Berlin porte ainsi un coup sévère aux espoirs de trouver rapidement une solution dans de nouvelles négociations avec ses partenaires européens, pour renflouer la Grèce au bord de l'asphyxie financière.

L'Allemagne, où l'opinion publique est de moins en moins solidaire de la Grèce, n'est aucunement disposée à discuter d'une restructuration de la colossale dette grecque, une requête pressante d'Athènes.

Un allègement de la dette "n'est pas un sujet pour nous", a indiqué le porte-parole du ministère des Finances, Martin Jäger. "Je ne vois pas de raison de nous lancer à nouveau dans cette discussion", a-t-il ajouté.

Pour autant le gouvernement allemand assure ne pas pousser la Grèce hors de la zone euro. Mais il considère que c'est à Athènes de bouger pour rester membre du bloc monétaire. Le pays "est membre de la zone euro, il appartient à la Grèce et à son gouvernement de faire en sorte que cela demeure ainsi", a déclaré M. Seibert, ajoutant toutefois que "la porte était toujours ouverte" pour des discussions.

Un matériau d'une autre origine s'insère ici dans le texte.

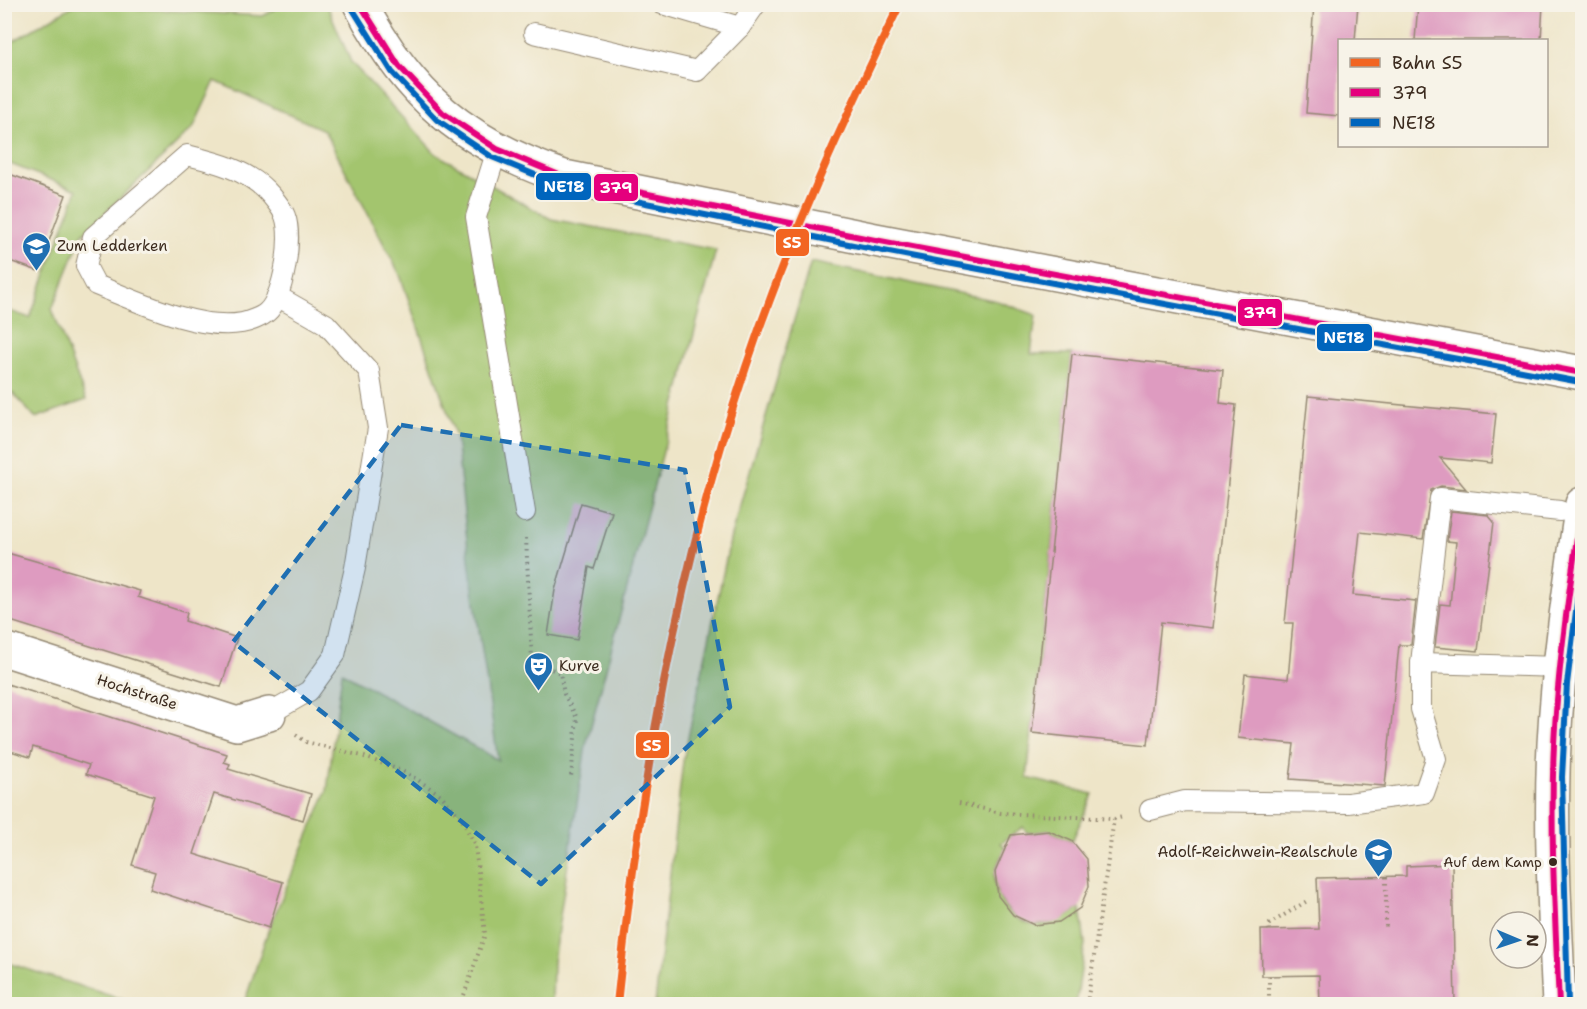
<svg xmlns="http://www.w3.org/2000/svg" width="1587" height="1009" font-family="'Shantell Sans',sans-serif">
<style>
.green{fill:#a3c56e;stroke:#6f7846;stroke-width:1.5}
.building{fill:#de9bc0}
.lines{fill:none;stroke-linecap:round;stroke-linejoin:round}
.lane-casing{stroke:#948873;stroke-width:22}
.street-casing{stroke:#948873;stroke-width:36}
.path{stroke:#948873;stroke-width:4;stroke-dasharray:1.5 4.5;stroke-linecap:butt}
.lane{stroke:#fff;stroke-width:20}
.street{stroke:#fff;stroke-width:33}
.bus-1-casing{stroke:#f7f3e8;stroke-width:10}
.bus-2-casing{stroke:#f7f3e8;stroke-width:10}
.bus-1{stroke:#e5007d;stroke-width:6}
.bus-2{stroke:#0065bd;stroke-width:6}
.rail-1-casing{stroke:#f7f3e8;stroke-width:12}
.rail-1{stroke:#f26522;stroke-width:8}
.marked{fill:#1f6fb2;fill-opacity:0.2;stroke:#1f6fb2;stroke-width:4.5;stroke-dasharray:12 8;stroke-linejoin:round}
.bus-dot{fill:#3b2a1e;stroke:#f7f3e8;stroke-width:2}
.labels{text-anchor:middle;stroke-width:6;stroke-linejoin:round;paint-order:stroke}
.bus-label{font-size:14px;fill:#3b2a1e;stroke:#f7f3e8;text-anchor:end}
.poi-label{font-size:15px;fill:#3b2a1e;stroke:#f7f3e8;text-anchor:start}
.street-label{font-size:15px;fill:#3b2a1e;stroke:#f7f3e8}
.line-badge{stroke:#f7f3e8;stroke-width:2}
.badge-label{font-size:16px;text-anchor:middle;font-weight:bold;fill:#fff}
</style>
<rect width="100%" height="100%" fill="#f7f3e8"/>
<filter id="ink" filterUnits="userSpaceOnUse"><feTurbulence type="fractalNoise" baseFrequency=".0167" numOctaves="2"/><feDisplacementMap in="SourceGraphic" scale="12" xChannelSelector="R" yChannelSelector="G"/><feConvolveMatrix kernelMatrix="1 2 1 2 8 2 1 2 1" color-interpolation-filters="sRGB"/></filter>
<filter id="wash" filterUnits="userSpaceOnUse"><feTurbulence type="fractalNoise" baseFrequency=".008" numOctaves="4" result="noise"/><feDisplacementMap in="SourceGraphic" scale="24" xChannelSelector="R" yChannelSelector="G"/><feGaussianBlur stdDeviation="1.35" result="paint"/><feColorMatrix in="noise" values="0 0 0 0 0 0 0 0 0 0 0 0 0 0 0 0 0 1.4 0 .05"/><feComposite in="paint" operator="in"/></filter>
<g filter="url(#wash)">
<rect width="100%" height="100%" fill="#eee5c8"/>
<g class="green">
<polygon points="74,5 263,16 282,5 327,5 351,62 436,154 551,219 716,250 586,745 553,962 552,1004 244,1004 269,928 327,791 342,672 498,760 470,568 456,437 400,275 324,130 215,81 193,128 82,235 52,309 86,400 35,418 14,394 5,390 4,309 30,318 77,190 5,162 5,46"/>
<path d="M811,262L997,301L1036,315L1031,354H1072L1027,778L1093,794L1072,841L1049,831L1027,833L1023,827L1001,843L1006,848C1002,855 998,862 996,870C989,893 1012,924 1036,925C1054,925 1065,918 1080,908L1085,943L1076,1004H655L683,761L731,536Z"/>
<polygon points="4,962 5,962 136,1004 5,1004"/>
</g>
<g id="blocks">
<g class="building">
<polygon points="1314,4 1358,4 1355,40 1340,40 1340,116 1306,113"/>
<polygon points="1418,4 1543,4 1541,40 1415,40"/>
<polygon points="4,172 66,195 38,271 4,259"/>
<polygon points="1072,354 1223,370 1220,403 1236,405 1213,628 1161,622 1148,745 1032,733"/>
<polygon points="1308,396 1496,414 1491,463 1440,458 1466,489 1441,486 1431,490 1423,539 1360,532 1353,595 1416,601 1411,645 1399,645 1385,786 1290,779 1294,744 1238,738 1245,674 1288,679 1293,623 1285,623"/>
<polygon points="581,503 612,512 594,569 589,567 577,640 548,635 555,590"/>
<polygon points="1451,511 1488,515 1494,522 1478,651 1435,647 1440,604 1450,605 1456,542 1447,541"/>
<polygon points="4,552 140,591 138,597 187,613 185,621 237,638 221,687 4,619"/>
<polygon points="4,683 227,754 224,762 230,764 228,769 311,794 303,820 214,794 194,854 283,882 269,928 150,889 155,872 132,865 154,796 86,774 89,765 33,747 30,757 4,749"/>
<polygon points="1049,831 1072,841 1087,859 1089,886 1080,908 1059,922 1034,925 1013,915 998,896 995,872 1011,835"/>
<polygon points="1452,864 1455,1005 1320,1005 1319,975 1262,976 1261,930 1319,929 1317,878 1406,876 1406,866"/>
</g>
</g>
</g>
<g filter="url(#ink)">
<use href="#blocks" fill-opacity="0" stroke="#948873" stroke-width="1.5"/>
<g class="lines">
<defs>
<g id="lane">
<polyline points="662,4 740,27 756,4"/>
<polyline points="534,33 697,71 740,27"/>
<polyline points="497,150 476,217 525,512"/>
<path d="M187,155C215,162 245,169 266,190C272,196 282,208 285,216C293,237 284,297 267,312C262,317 248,322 242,323C197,331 137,301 96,285L86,266L93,237Z"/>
<polyline points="1421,663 1440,498 1560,511"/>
<polyline points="269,714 309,691 335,655 355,568 378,428 369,371 326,324 277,296"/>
<polyline points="1150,810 1185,801 1348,803 1424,793 1436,759 1421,709 1421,663 1560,667"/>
</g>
<g id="street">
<path d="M360,4C410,98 464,143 564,177L875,240L1582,373"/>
<polyline points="4,649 237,724 269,714"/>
<path d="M1559,1004C1555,918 1550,831 1554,744C1558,663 1570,584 1582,504"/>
</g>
</defs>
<use href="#lane" class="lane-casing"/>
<use href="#street" class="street-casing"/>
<g class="path">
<polyline points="526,538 532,660 560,673 564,694 577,718 571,777"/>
<polyline points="296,735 306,742 362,756 407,773 441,795 461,818 475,845 485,934 461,1004"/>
<polyline points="959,803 1001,813 1114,819 1123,817"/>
<polyline points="1386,877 1386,927"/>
<polyline points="1269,930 1268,925 1307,901"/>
<polyline points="1269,976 1269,1004"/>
<polyline points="1087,1004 1114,819"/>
</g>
<use href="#lane" class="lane"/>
<use href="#street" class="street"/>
<defs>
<g id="bus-1">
<polyline points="360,4 399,66 443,113 497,149 564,177 875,240 1582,373"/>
<path d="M1559,1004C1555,917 1550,831 1554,744C1558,664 1570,584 1582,504"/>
</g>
<g id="bus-2">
<polyline points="352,8 392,72 437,120 492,157 562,186 873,249 1580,382"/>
<polyline points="1568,1004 1562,777 1567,684 1582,562"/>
</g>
</defs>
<use href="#bus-1" class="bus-1-casing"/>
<use href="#bus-2" class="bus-2-casing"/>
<use href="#bus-1" class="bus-1"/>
<use href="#bus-2" class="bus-2"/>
<defs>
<path id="rail-1" d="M617,1004C640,785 676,576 746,367C788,242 842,123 900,4"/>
</defs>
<use href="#rail-1" class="rail-1-casing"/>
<use href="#rail-1" class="rail-1"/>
</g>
</g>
<path class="marked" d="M401,425L685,470L730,707L541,884L233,642Z"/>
<defs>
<symbol id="school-pin" viewBox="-11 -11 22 30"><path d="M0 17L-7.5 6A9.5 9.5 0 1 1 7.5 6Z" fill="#1f6fb2" stroke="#f7f3e8"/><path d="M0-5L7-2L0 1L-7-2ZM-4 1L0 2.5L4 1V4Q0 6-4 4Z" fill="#fff"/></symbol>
<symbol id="theatre-pin" viewBox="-11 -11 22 30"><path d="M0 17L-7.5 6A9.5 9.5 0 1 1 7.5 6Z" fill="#1f6fb2" stroke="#f7f3e8"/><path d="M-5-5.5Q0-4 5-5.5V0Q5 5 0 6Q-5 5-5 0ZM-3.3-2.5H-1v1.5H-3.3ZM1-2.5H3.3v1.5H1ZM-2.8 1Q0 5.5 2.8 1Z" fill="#fff"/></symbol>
</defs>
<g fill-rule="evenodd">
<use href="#school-pin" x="20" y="230" width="33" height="45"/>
<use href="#theatre-pin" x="522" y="650" width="33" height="45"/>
<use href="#school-pin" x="1362" y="836" width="33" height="45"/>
</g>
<circle class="bus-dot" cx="1553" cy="862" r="5"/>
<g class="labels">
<g class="bus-label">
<text x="1542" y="867">Auf dem Kamp</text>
</g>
<g class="poi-label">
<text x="57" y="251">Zum Ledderken</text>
<text x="559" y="671">Kurve</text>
<text x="1358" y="857" text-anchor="end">Adolf-Reichwein-Realschule</text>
</g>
<g class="street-label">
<text transform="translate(137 692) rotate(18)" y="5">Hochstraße</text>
</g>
</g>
<g class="line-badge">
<rect x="535" y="172" width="57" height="29" rx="6" fill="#0065bd"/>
<rect x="593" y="173" width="46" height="29" rx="6" fill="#e5007d"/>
<rect x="775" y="228" width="35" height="29" rx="6" fill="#f26522"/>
<rect x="1237" y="298" width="46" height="29" rx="6" fill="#e5007d"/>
<rect x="1316" y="323" width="57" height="29" rx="6" fill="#0065bd"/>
<rect x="635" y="731" width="35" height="28" rx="6" fill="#f26522"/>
</g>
<g class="badge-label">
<text x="564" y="192">NE18</text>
<text x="616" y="193">379</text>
<text x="792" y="248">S5</text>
<text x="1260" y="318">379</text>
<text x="1344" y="343">NE18</text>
<text x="652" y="751">S5</text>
</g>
<rect width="1587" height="1009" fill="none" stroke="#f7f3e8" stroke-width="24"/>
<rect x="1338" y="39" width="210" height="108" fill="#f7f3e8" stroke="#aca397" stroke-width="1.5"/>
<rect x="1350" y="58" width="30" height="9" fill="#f26522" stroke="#aca397" stroke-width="1.5"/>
<text x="1392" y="69" font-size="18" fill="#3b2a1e">Bahn S5</text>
<rect x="1350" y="88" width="30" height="9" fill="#e5007d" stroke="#aca397" stroke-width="1.5"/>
<text x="1392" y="99" font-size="18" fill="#3b2a1e">379</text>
<rect x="1350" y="118" width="30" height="9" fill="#0065bd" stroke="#aca397" stroke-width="1.5"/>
<text x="1392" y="129" font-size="18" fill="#3b2a1e">NE18</text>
<g transform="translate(1518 940) rotate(92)"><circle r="28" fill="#f7f3e8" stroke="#aca397" stroke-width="1.5"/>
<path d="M0-4.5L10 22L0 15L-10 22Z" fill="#1f6fb2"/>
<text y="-9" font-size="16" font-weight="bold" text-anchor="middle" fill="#3b2a1e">N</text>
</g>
</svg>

"Nous serons tout ouïe pour ce que le Premier ministre grec (Alexis Tsipras) amènera demain" à un sommet de la zone euro à Bruxelles, a dit M. Seibert.

Avant cette échéance, la chancelière Angela Merkel se rendra à Paris lundi dans la soirée pour rencontrer le président français François Hollande. Il s'agira "de prendre le temps d'analyser ensemble les conséquences du référendum" et "de se concerter ensemble sur les prochaines étapes", a dit M. Seibert.

Le porte-parole d'Angela Merkel n'a par ailleurs pas voulu commenter la démission surprise du ministre grec des Finances Yanis Varoufakis. "Il s'agit toujours de positions et pas de personnes", a déclaré Steffen Seibert, ajoutant qu'il croyait que cette démission n'avait pas suscité de sentiment particulier chez Angela Merkel.